Junkyard Find: 1948 Dodge Custom Sedan

For a few years after the end of World War II, Detroit's automakers sold mildly facelifted prewar designs while they made the switch back to peacetime production. Chrysler managed the feat for the 1949 model year; we admired a Plymouth Special Deluxe sedan from that year in a Colorado car graveyard last summer, and today we're going to take a look at an example of one of the last of the stopgap postwar Chrysler products: this '48 Dodge in a yard just south of Denver.

junkyard find 1948 dodge custom sedan

The 1946-1948 Dodges and Plymouths (and DeSotos) were mechanically nearly identical, but it was easy to tell them apart at a glance.

junkyard find 1948 dodge custom sedan

The Dodge of that period got this imposing slab of a rectangular grille and front fenders that extended into the front doors, while its cheaper Plymouth sibling got a more understated grille and shorter fenders.

junkyard find 1948 dodge custom sedan

The '48 Dodge looked old-fashioned in its day, and so I shot this photograph with an Ansco Memo camera (which was made to shoot then-cheap 35mm movie film) from the late 1920s.

junkyard find 1948 dodge custom sedan

Colorado Auto & Parts recently cleared out a remote storage yard, placing better than 100 vintage cars and trucks from the 1940s through the 1970s in the regular U-Pull-It inventory. That includes nearly two dozen 1964-1973 Ford Mustangs and Mercury Cougars, plus some fascinating European machinery. Look for more of this treasure trove in future articles from me.

junkyard find 1948 dodge custom sedan

It's nearly impossible to tell 1946, 1947 and 1948 Dodges apart, but the body number of this one says it's an early-model-year '48, built at the plant in Hamtramck, Michigan.

junkyard find 1948 dodge custom sedan

The 1948 Dodge came in two trim levels: DeLuxe and Custom. The metal trim around the windows says this is a Custom, the more upscale of the two.

junkyard find 1948 dodge custom sedan

The MSRP of a 1948 Dodge Custom four-door sedan was $1,788, or about $23,062 in 2023 dollars. Its Plymouth Special Deluxe counterpart started at just $1,529 ($19,722 after inflation).

junkyard find 1948 dodge custom sedan

This one has some pricey options, including an AM radio and a heater. Yes, heaters were considered frivolous luxuries by many buyers of affordable cars in the 1940s. Just wear warmer clothes for that drive across North Dakota in January!

junkyard find 1948 dodge custom sedan

Chrysler was still putting flathead engines in all of its North American-market cars and trucks in 1948. The overhead-valve Hemi V8 didn't show up until the 1951 model year (and didn't find its way into Dodge cars until 1954), and the overhead-valve Slant-6 didn't replace the flathead six in cars until the 1960 model year.

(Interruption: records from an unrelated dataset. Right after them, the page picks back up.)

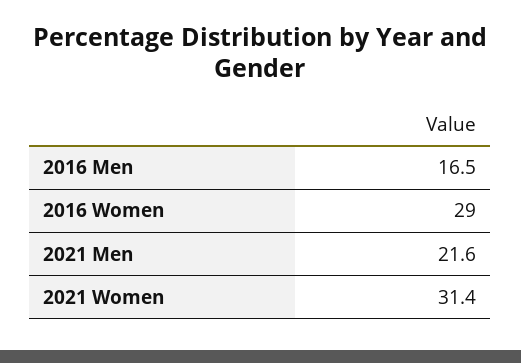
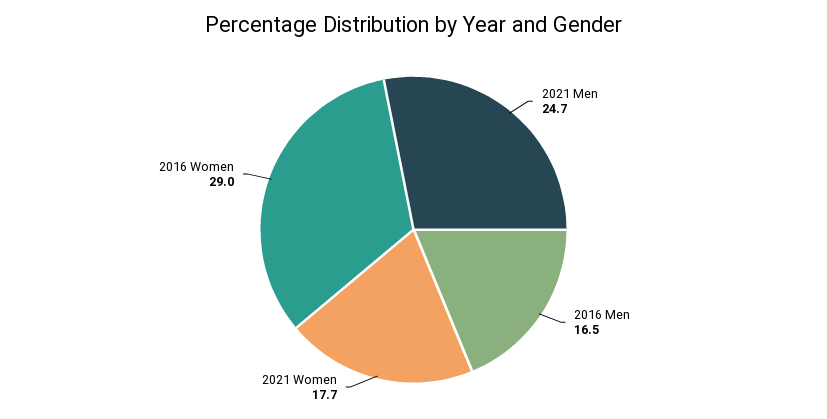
  {
    "2016 Men": 16.5,
    "2016 Women": 29,
-   "2021 Men": 21.6,
+   "2021 Men": 24.7,
-   "2021 Women": 31.4
+   "2021 Women": 17.7
  }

junkyard find 1948 dodge custom sedan

High-end Chrysler-badged models got straight-eight flatheads at this time, but 1948 Dodges got a 230-cubic-inch (3.8-liter) flathead six rated at 102 horsepower; the '48 Plymouths received the 217-cubic-inch (3.6-liter) version with 95 horses. This car's engine might be the original one, but swaps happened frequently with these cars.

junkyard find 1948 dodge custom sedan

Starting with the 1947 model year, Dodge cars got Chrysler's "Fluid Drive" transmission as standard equipment. This was a three-on-the-tree manual with a fluid coupling that required less use of the clutch pedal and fewer shifts. It wasn't an automatic, but it added a layer of idiot-proofing to the ordinary manual.

junkyard find 1948 dodge custom sedan

This car spent too many decades sitting outdoors to be worth restoring, especially given the relatively low value of immediate-postwar four-door sedans.

junkyard find 1948 dodge custom sedan

Some of its parts are in good enough condition to live on in other cars. I've already grabbed a few bits for my 1941 Plymouth project.